THE DIGITAL REPOSITORY FOR THE BLACK EXPERIENCE
"It ain't over til the fat lady sings."
Doris L. Zollar, educator, social service administrator, and entrepreneur, is best known for her volunteerism and civic activity. She was born as Doris L. Love on December 7, 1930, in Little Rock, Arkansas, where her grandfather, Taylor Henson, defeated the attempts of whites to take his valuable farmland.

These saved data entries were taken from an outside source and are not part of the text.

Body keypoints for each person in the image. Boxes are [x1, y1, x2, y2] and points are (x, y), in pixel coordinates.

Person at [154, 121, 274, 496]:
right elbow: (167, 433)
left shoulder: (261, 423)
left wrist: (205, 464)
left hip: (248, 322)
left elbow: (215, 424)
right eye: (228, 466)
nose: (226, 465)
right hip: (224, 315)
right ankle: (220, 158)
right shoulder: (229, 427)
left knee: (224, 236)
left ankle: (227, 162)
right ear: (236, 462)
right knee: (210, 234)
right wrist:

Young Doris enjoyed a relatively comfortable and happy childhood, but was always encouraged by her family to take her education seriously and to give something back to the community.
Doris graduated as Valedictorian of Little Rock's Dunbar High School in 1947. She earned her B.A. with honors from Talladega College in Talladega, Alabama, in 1951. She was a graduate student at University of California at Los Angeles and at the University of Chicago.
She married Dr. Lowell Zollar in 1954 and started a family in Chicago, where she was employed as a public school teacher. She became executive assistant to the director of the Woodlawn Organization in 1974 and director of development for The Woodlawn Organization in 1976. Since 1976, Doris Zollar has been self-employed in contracting and vending ventures. In 1977, she established Triad Consulting.
It is Doris Zollar's volunteer activities that have made history. She is on the Women's Board of Operation PUSH, The Women's Board of the United Negro College Fund, the first black president of the United Nations Children's Fund Chicago, the Chicago Heart Association, the World Service Council of the YWCA, Deborah's Place (home for battered women), Chicago Academy of Performing Arts and was appointed to the board of the Chicago Port Authority by the late Mayor Harold Washington.
Well known in social, charitable and political circles, Zollar has been a guest at the White House and honored numerous times. She lives in Chicago with her husband and two successful grown children.